Your task >>
Only the lines from the one containing "а Daily Storm в" to the end of the entries should be written out, each exactly as it stands, both ends included.
*** Begin section ***
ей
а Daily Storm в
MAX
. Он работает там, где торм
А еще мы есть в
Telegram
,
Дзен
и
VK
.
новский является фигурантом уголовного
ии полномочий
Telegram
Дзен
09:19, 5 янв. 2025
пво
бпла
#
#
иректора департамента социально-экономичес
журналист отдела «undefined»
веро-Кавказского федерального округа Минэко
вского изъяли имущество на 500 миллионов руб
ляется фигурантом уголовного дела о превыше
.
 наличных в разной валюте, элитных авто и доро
*** End section ***
Exercise output >>
а Daily Storm в
MAX
. Он работает там, где торм
А еще мы есть в
Telegram
,
Дзен
и
VK
.
новский является фигурантом уголовного
ии полномочий
Telegram
Дзен
09:19, 5 янв. 2025
пво
бпла
#
#
иректора департамента социально-экономичес
журналист отдела «undefined»
веро-Кавказского федерального округа Минэко
вского изъяли имущество на 500 миллионов руб
ляется фигурантом уголовного дела о превыше
.
 наличных в разной валюте, элитных авто и доро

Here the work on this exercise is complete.